═════ Text shown ═════
Hi, I want to use sciclone on my exome sequencing data.I use varscan to call copy number:
samtools mpileup -B -q 30 -l $exon_bed -f $fa $normal $tumor >$name.tumor-nor.pileup
java -jar VarScan.v2.3.9.jar copynumber $name.tumor-nor.pileup $name --mpileup 1
java -jar VarScan.v2.3.9.jar copyCaller $name.copynumber --output-file filter.$name.copynumber
In order to obtain the segment_mean data,I use DNAcopy (http://varscan.sourceforge.net/copy-number-calling.html#copy-number-segmentation)
library(DNAcopy)
cn <- read.table("filter.$name.copynumber",header=F)
CNA.object <-CNA(genomdat = as.numeric(cn[,7]), chrom = as.numeric(cn[,1]), maploc = as.numeric(cn[,2]), data.type = 'logratio')
CNA.smoothed <- smooth.CNA(CNA.object)
segs <- segment(CNA.smoothed, verbose=1, min.width=2)
segs2 = segs$output
write.table(segs2[,2:6], file="out.file", row.names=F, col.names=F, quote=F, sep="\t")
Above all without errors.
I got a out.file like these:
1 89 34735 1614 874.4554
1 34736 34750 4 3295.75
1 34751 37517 661 898.7126
1 37518 37536 8 2306.375
1 37537 38024 207 923.657
1 38027 38038 4 3223.75
1 38039 55963 2290 898.076
The segment_mean value is so large but I saw the value in example data is probably less than 3. I used the results as sciclone's input data,but the plot is not complete. Report these:
source("run.R") [1] "checking input data..."
[1] "Not all variants fall within a provided copy number region. The copy number of these variants is assumed to be 2."
604 sites (of 13103 original sites) are copy number neutral and have adequate depth in all samples 120 sites (of 13103 original sites) were removed because of copy-number alterations
12497 sites (of 13103 original sites) were removed because of inadequate depth
12499 sites (of 13103 original sites) were removed because of copy-number alterations or inadequate depth
[1] "clustering..."
kmeans initialization:
V1
0.4092
0.356976470588235
0.256398076923077
0.279226666666667
0.234887804878049
0.311459375
0.480088888888889
0.204376436781609
0.218423943661972
0.7059
Using threshold: 0.7
Dropped cluster 1 with too few variants ( 0 ) center: 0.499965
Dropped cluster 1 with too few variants ( 0 ) center: 0.499965
Dropped cluster 1 with too few variants ( 0 ) center: 0.499965
Dropped cluster 2 with too few variants ( 0 ) center: 0.499965
Dropped cluster 3 with too few variants ( 0 ) center: 0.499965
Dropped cluster 3 with too few variants ( 0 ) center: 0.499965
Dropped cluster 4 with too few variants ( 1 ) center: 0.7047737
Condition ( 1 D): Removing 1 because of overlap ( 0.1035335 ) with i = 3
Condition ( 1 D): Removing 1 because of overlap ( 0.18061 ) with i = 2
Cluster 1 pi = 0.998 center = 0.241 SEM = (0.240, 0.243) sd = (0.204, 0.270)
═════
▶ _Work instruction 1_
In the sciclone post, why does the run report treat some variants as having a copy number of 2?
▶ _Work instruction 2_
In the sciclone post, swap "segs2" for "segTable" and write out everything from "library(DNAcopy)" down to "all without errors.".
═════ Data extracts ═════
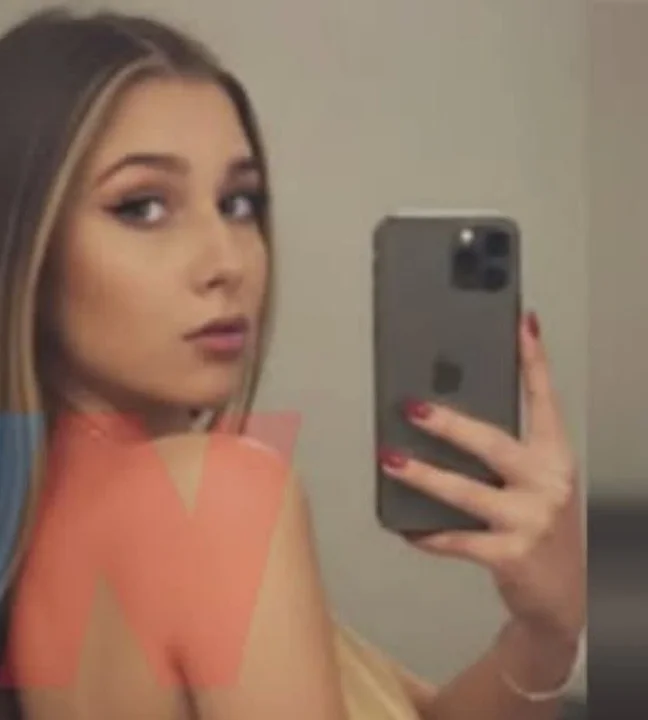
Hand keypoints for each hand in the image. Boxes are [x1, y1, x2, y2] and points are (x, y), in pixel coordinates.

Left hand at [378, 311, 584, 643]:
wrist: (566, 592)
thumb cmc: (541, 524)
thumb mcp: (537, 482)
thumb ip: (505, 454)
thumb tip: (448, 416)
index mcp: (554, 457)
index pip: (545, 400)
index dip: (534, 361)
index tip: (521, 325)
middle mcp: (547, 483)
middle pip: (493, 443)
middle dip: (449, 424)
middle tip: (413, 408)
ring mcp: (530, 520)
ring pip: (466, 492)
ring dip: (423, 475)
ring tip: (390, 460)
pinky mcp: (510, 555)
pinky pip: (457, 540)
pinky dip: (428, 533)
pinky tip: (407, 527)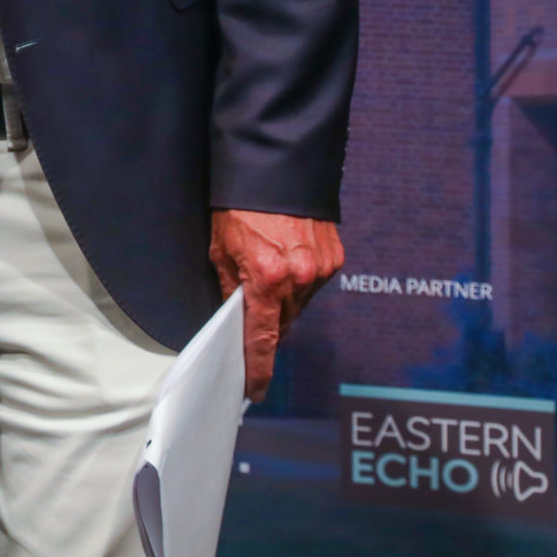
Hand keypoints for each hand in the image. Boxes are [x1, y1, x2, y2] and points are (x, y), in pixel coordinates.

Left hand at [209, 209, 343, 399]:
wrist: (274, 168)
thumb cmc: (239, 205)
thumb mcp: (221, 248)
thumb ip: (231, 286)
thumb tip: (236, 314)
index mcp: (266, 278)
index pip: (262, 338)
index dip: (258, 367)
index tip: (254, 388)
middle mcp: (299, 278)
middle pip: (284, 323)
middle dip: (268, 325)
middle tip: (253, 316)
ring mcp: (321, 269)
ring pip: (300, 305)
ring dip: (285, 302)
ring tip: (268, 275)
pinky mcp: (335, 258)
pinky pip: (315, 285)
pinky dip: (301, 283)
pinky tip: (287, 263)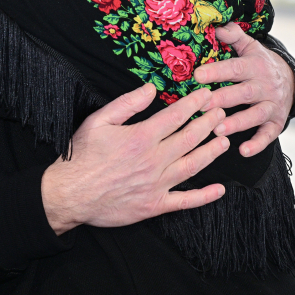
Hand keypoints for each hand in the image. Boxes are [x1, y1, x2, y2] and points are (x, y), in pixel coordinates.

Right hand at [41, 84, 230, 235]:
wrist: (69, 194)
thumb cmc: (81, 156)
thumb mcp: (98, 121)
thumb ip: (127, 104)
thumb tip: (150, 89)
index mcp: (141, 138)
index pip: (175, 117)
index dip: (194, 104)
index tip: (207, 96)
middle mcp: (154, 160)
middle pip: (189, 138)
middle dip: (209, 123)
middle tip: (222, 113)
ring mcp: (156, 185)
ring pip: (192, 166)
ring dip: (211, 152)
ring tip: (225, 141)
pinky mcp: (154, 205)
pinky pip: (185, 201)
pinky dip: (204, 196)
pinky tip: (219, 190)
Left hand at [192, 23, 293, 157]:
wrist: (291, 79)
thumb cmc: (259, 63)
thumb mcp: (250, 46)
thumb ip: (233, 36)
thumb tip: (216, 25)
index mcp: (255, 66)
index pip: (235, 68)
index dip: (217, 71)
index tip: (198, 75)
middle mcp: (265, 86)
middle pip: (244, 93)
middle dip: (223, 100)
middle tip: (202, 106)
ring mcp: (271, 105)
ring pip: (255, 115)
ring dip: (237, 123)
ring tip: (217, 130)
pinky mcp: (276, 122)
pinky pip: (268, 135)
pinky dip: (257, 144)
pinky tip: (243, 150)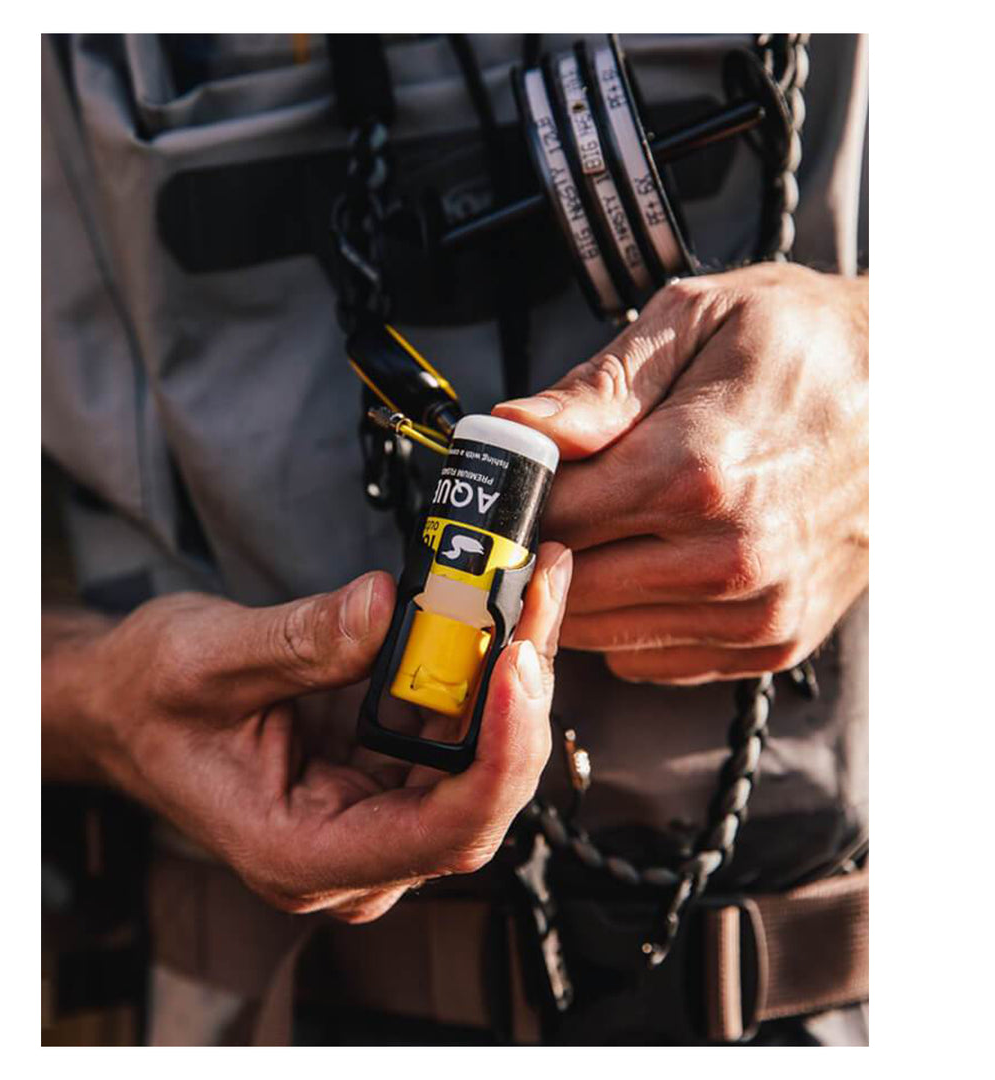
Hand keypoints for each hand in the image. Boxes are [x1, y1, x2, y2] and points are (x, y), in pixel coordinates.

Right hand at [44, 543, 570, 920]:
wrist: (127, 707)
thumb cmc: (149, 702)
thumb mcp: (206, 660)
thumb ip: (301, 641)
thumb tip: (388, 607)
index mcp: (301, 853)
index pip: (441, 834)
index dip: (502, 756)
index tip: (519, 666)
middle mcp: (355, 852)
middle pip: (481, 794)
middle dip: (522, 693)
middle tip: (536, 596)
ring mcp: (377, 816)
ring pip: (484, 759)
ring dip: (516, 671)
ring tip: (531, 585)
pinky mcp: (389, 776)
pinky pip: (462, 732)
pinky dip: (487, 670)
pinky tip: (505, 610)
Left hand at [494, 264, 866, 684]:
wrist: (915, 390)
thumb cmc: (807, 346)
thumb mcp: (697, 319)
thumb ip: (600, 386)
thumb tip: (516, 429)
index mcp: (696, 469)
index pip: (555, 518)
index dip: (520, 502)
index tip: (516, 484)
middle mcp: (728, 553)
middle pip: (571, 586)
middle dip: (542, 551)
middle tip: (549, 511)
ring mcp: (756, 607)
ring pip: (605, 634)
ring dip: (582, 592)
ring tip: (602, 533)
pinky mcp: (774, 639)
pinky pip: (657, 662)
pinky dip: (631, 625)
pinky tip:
═════
▶ _Your solution 1_
Those variants do not fall within any provided copy number region, so their copy number is assumed to be 2.

▶ _Your solution 2_
library(DNAcopy)
cn <- read.table("filter.$name.copynumber",header=F)
CNA.object <-CNA(genomdat = as.numeric(cn[,7]), chrom = as.numeric(cn[,1]), maploc = as.numeric(cn[,2]), data.type = 'logratio')
CNA.smoothed <- smooth.CNA(CNA.object)
segs <- segment(CNA.smoothed, verbose=1, min.width=2)
segTable = segs$output
write.table(segTable[,2:6], file="out.file", row.names=F, col.names=F, quote=F, sep="\t")
Above all without errors.